Japan, May 2014: Day Seventeen

So 5:30am came around quick. Time to rise and shrine as we were off to Inari, a town south east of Kyoto.Inari is famous for one thing, the Shinto shrine to the god of rice. The pathway to the shine atop of Mt. Inari is lined with thousands of torii gates (donated by Japanese businesses) along the 4km route. It’s the #1 attraction when visiting Kyoto according to the guidebooks – so we thought we’d see what the fuss is all about.We arrived nice and early, beating the crowds of tourists that flock here every day. It was already warm, but with literally a mountain to climb, we pushed on. The base camp as we’ll call it, consisted of a number of structures used for worship. Once we’d purified ourselves with the water and ladle that you’ll find at all entrances to Shinto shrines, we proceeded to pass through onto the incline.
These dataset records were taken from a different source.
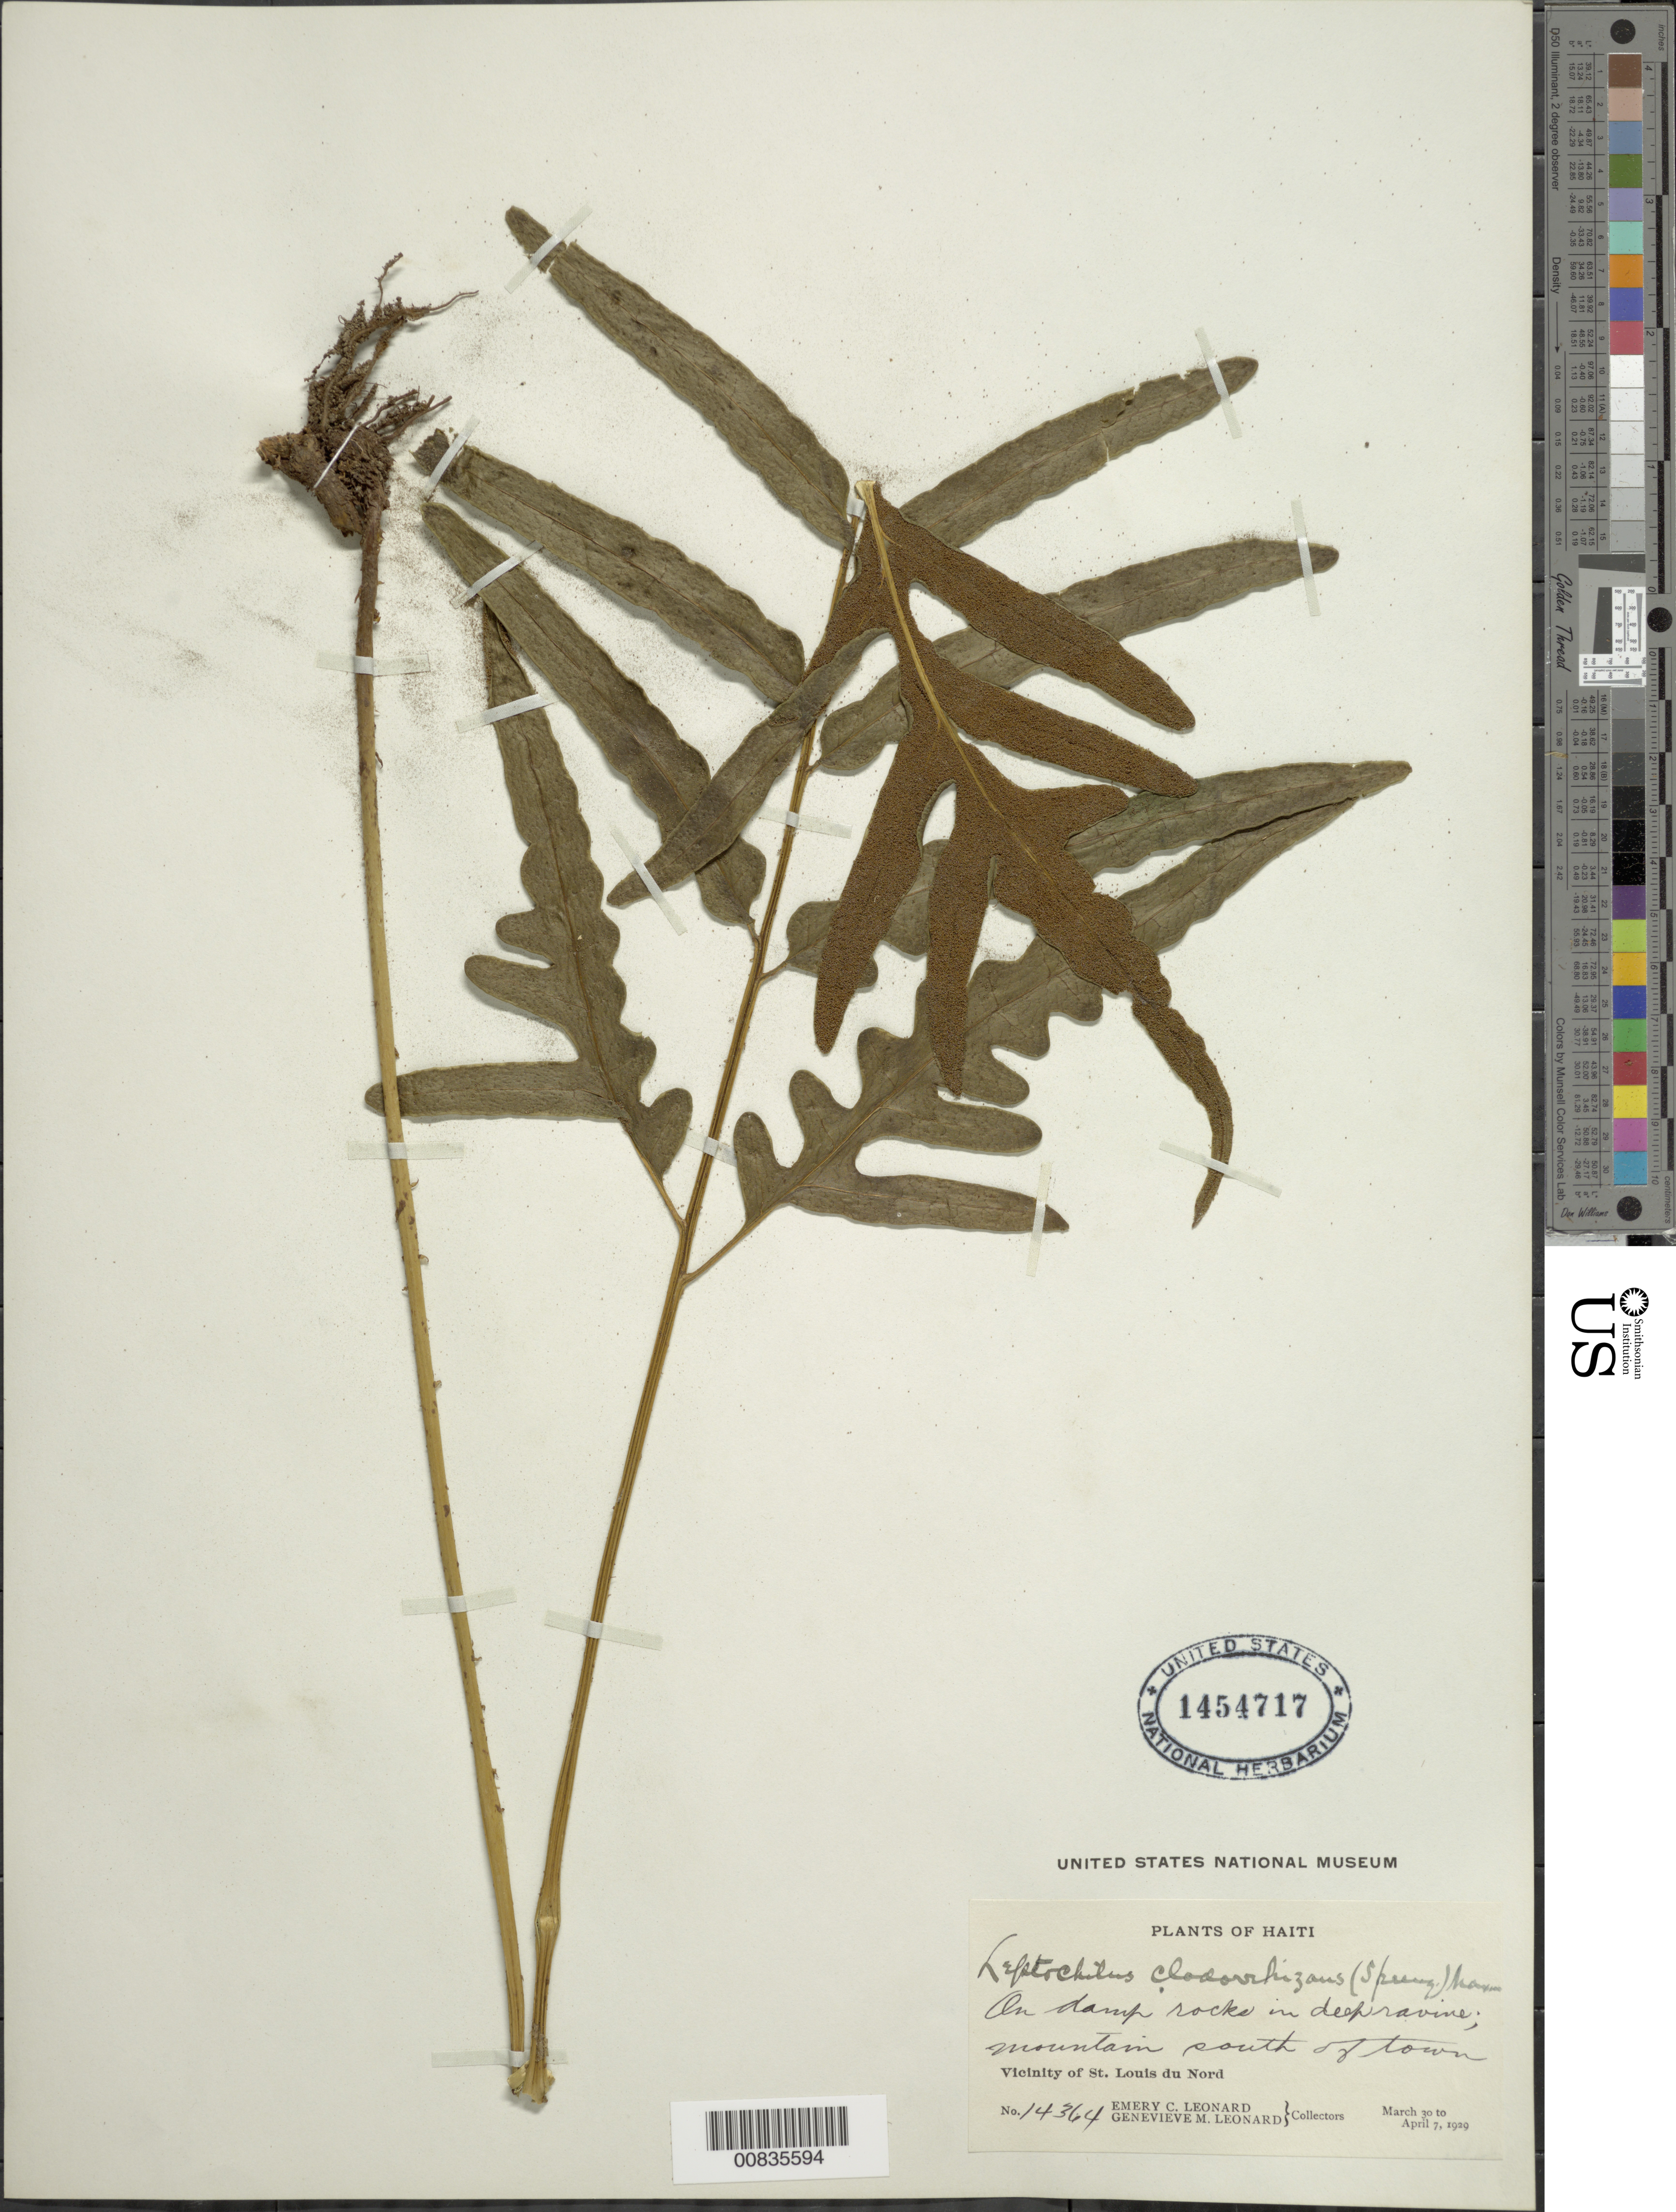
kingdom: Plantae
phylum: Tracheophyta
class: Polypodiopsida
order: Polypodiales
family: Dryopteridaceae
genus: Bolbitis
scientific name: Bolbitis portoricensis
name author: (Spreng.) Hennipman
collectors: E. C. Leonard & G. M. Leonard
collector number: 14364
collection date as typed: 30 Mar 1929 to 07 Apr 1929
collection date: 1929-03-30/1929-04-07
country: Haiti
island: Hispaniola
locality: St. Louis du Nord, SE of town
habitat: Damp rock in deep ravine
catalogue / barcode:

We weren’t the only foreign tourists there that early. An American trio had arrived to generally move people out the way so they could take photos with their expensive camera and tripod. Feeling this was slightly disrespectful to the actual worshipers, we photo-bombed their shots at every opportunity.

Tired of making other people’s photos look awesome, we set about taking our own. It’s a unique setting and it would be quite hard to take a bad photograph here.. even with Emma and I waving in the background.

As we moved further up the mountain, the sheer number of gates (although impressive) becomes quite repetitive. By the second set of shrines, my legs were on fire from bug bites. Realising that we didn’t need to go to the top and with temperatures soaring, we made our way back down and back to the train.

Once at Kyoto station, we found our holy grail! A tunnel that appeared to link both sides of the station! We headed to the south exit in the direction of yesterday’s malls in search of a pharmacy for bite treatment.

Unfortunately it was only 9:00am and nowhere was open. In search of caffeine to keep morale up, we discovered Cafe Nakayama. Presumably owned by Mr. Nakayama, this was the equivalent of a local coffee shop for local people. We ordered some toast and coffee and were grateful to finally sit down. The toast was amazing and the coffee superb. Nakayama-san brewed the coffee in what can only be described as a bong (apparently, as I’ve never seen or heard of one before). The ground beans were placed in a jar with the water in a separate glass sphere below. The two were connected by a tube and placed over Bunsen Burner and heated. As the water boiled it transferred to the top container mixing with the coffee before cooling and draining down to the bottom one again.

We were transfixed on the witchcraft performed before our eyes; all whilst Nakayama-san was sat watching a video on his laptop. I don’t think I could ever get bored of making coffee this way!

We stayed for two coffees whilst listening to jazz as others smoked around us – which doesn’t seem weird now. Hitting the pharmacy as soon as it opened, we deciphered what we needed by the pictures of Mosquitos on boxes with unhappy faces of cartoon people. Treatment applied, we decided to head back to the Shijo part of town we visited yesterday. Apparently there is a market street that’s also quite a big deal in the guidebooks, so we thought we should tick that off the list too.

Coincidentally, the market street adjoined the street we visited the day before – everything is such a sensory overload here, it’s easy to miss the obvious landmarks. As we arrived, itchy and sweaty (not saying who’s who) we dived into the first noodle bar we could find. It was buffet style and not one we’d encountered. The menu was in Japanese, which usually wouldn’t matter – but we’d have to ask for food, rather than just point! A split second before we turned and walked out, we were handed menus by the chef. The noodle curry was awesome and I’m glad we stayed.

Onto the market and it was an alley of the weird and wonderful – who could resist a bag of fish faces for dinner? Mostly tourists pointing at bits of fish, I’m glad we’d already eaten. Tired and in bits, we grabbed an Oreo milkshake at Harry’s Cafe – a small second floor (2F) cafe overlooking the indoor shopping street – before heading back to Kyoto station.

Once at Kyoto, we found ourselves standing in front of a girl asleep in bed outside of the main building. We think it was promoting some kind of linen bed wear – she was sleeping in the midday sun to show how cooling it was – but if you google her (and spell her name wrong by one letter, like Emma did) it brings up some very varied links – not safe for work. I’m still confused by it now, so I’ll do some more research before elaborating.

We had planned to go out later, but we were so exhausted we just wanted to get back to the hotel and sleep. Instead, we opted for a massage in Yodobashi Camera, courtesy of the FMC-N230… our new fave massage chair. Refreshed and revitalised, we continued to hunt for rare toys before getting frustrated and eventually heading home.

Another early start is planned for tomorrow – off to see some bamboo!